右の大砲としてメジャー史に名を刻む
現地時間23日(日本時間24日)に迫った2024年度米国野球殿堂入りの結果発表。3回にわたってお送りしている今回の特集もこれがラストとなる。
トッド・ヘルトン、ジョー・マウアーに続く第3弾は、メジャー8球団で計22シーズンを過ごした右の大砲、ゲーリー・シェフィールドだ。
1968年にフロリダ州で生まれたシェフィールドは、86年のドラフトでブルワーズから1巡目(全体6位)で指名され入団。その2年後には19歳でメジャーデビューを果たした。
メッツなどで活躍した剛腕ドワイト・グッデンの甥としても注目を浴びる存在だったが、ブレイクしたのはパドレスに移籍した5年目の92年。打率.330をマークして首位打者に輝いた。
結局シェフィールドにとって主要打撃3部門のタイトルを獲得したのは、これが最初で最後となったものの、マーリンズやドジャース、ヤンキースなどを渡り歩き、40歳まで一線級で活躍した。
シェフィールドがメジャー22シーズンで残した通算成績は、2576試合で2689安打、打率.292、509本塁打、1676打点。さらに16度の年間2桁盗塁もあって、通算253盗塁をマークしている。
これは、500本塁打以上を放った28選手の中でもバリー・ボンズ、ウィリー・メイズ、アレックス・ロドリゲスに次いで4番目に多い数字だ。筋骨隆々でスラッガーというイメージが強いが、走塁面でもチームに貢献していた。
また、現役最終年となった09年にメッツへ移籍。開幕からまもなくに区切りの500本塁打に達したが、相手チームはキャリアをスタートさせたブルワーズで、史上初めて代打での偉業達成でもあった。
同世代の野茂英雄との因縁
そんなシェフィールドにとって因縁の投手が野茂英雄かもしれない。2人はともに68年生まれの同世代。8球団を渡り歩いたシェフィールドに対して野茂は7球団でプレーした。
2人は1998年に一度だけチームメートになったこともある。ドジャースで4年目を迎えていた野茂は5月末まで2勝7敗と絶不調だった。そこで環境を変えたいと自らトレードを申し入れ、6月上旬にメッツへ移籍した。
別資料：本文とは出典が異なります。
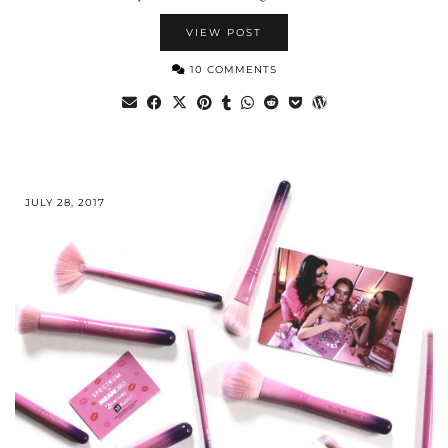
VIEW POST
10 COMMENTS
JULY 28, 2017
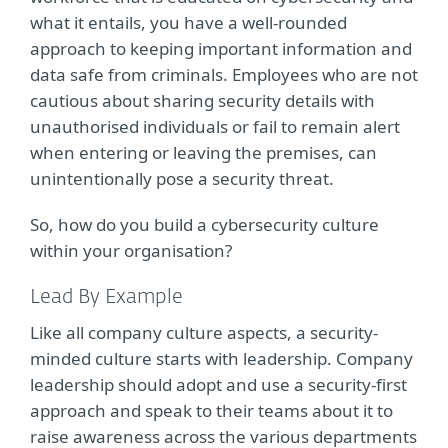
what it entails, you have a well-rounded
approach to keeping important information and
data safe from criminals. Employees who are not
cautious about sharing security details with
unauthorised individuals or fail to remain alert
when entering or leaving the premises, can
unintentionally pose a security threat.
So, how do you build a cybersecurity culture
within your organisation?
Lead By Example
Like all company culture aspects, a security-
minded culture starts with leadership. Company
leadership should adopt and use a security-first
approach and speak to their teams about it to
raise awareness across the various departments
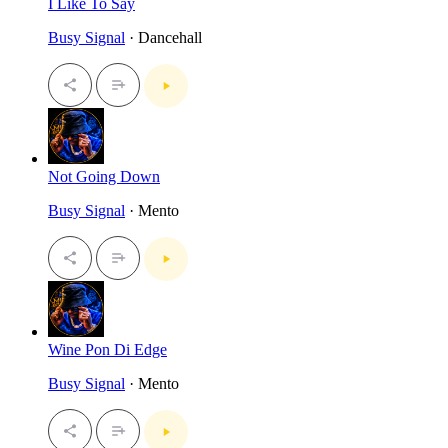
I Like To Say
Busy Signal
· Dancehall
Not Going Down
Busy Signal
· Mento
Wine Pon Di Edge
Busy Signal
· Mento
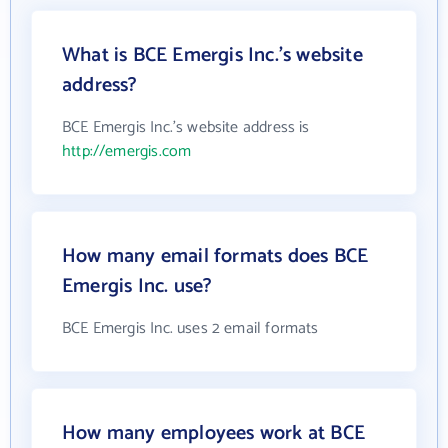
What is BCE Emergis Inc.'s website
address?
BCE Emergis Inc.'s website address is
http://emergis.com
How many email formats does BCE
Emergis Inc. use?
BCE Emergis Inc. uses 2 email formats
How many employees work at BCE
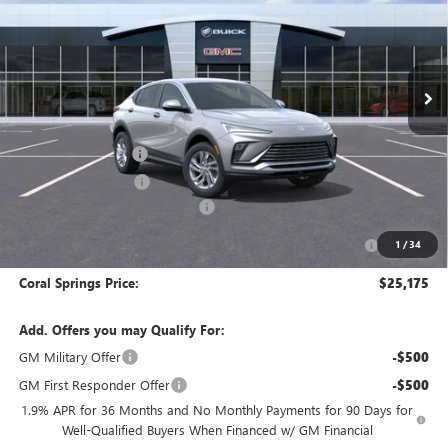
Special Offer
VIN:
KL47LAEP5TB257272
Stock:
TB257272
Model:
4TQ58
Ext.
Int.
In Stock
Less
MSRP:
$29,175
Documentation Fee
$992
Electronic Filing Fee
$574
Coral Springs Buick GMC Offer
-$3,000
Purchase Allowance for Current Eligible Non-GM Owners
-$1,000
1
/
34
and Lessees
Coral Springs Price:
$25,175
Add. Offers you may Qualify For:
GM Military Offer
-$500
GM First Responder Offer
-$500
1.9% APR for 36 Months and No Monthly Payments for 90 Days for
Well-Qualified Buyers When Financed w/ GM Financial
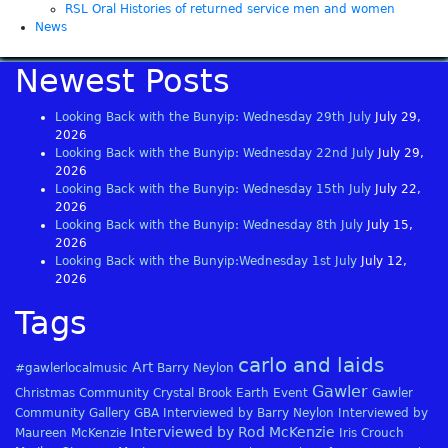
RSL Oral Histories of returned service men and women
News
Newest Posts
Looking Back with the Bunyip: Wednesday 29th July
July 29,
2026
Looking Back with the Bunyip: Wednesday 22nd July
July 29,
2026
Looking Back with the Bunyip: Wednesday 15th July
July 22,
2026
Looking Back with the Bunyip: Wednesday 8th July
July 15,
2026
Looking Back with the Bunyip:Wednesday 1st July
July 12,
2026
Tags
carlo and laids
Art
#gawlerlocalmusic
Barry Neylon
Gawler
Christmas
Community
Crystal Brook
Earth
Event
Gawler
Community Gallery
GBA
Interviewed by Barry Neylon
Interviewed by
Interviewed by Rod McKenzie
Maureen McKenzie
Iris Crouch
一方のシェフィールドは、マーリンズで6年目のシーズンを送っていたが、5月中旬にマイク・ピアザなどを含む5対2の大型トレードでドジャースへ移籍。野茂がメッツに移るまでの約2週間という短い期間だったが、チームメートとして過ごしている。
なお、その2週間で野茂は3試合に登板したが、シェフィールドは何と9打数6安打(打率.667)、1本塁打、2打点と打棒が爆発。日本人右腕をしっかり援護していた。
ただし、シェフィールドは対戦相手としても野茂を打ち込んでいた。両者の対戦は通算で35打数17安打(打率.486)、4本塁打、13打点という数字が残っている。
そのシェフィールドは、今年が殿堂入りの有資格最終年。2015年度の初登場から5年連続で10%台と低迷していたが、6年目に30%台に乗せると、9年目の前回は55.0%と、あと一息のところまで来ている。
現役時代は問題発言や問題行動も多く、何より薬物使用疑惑も取りざたされてきただけ。それだけに殿堂入りはほぼ絶望的とみられているが、ノーチャンスではないだろう。意外性のある打者でもあっただけに、最後の最後にドでかい逆転HRが見られるかもしれない。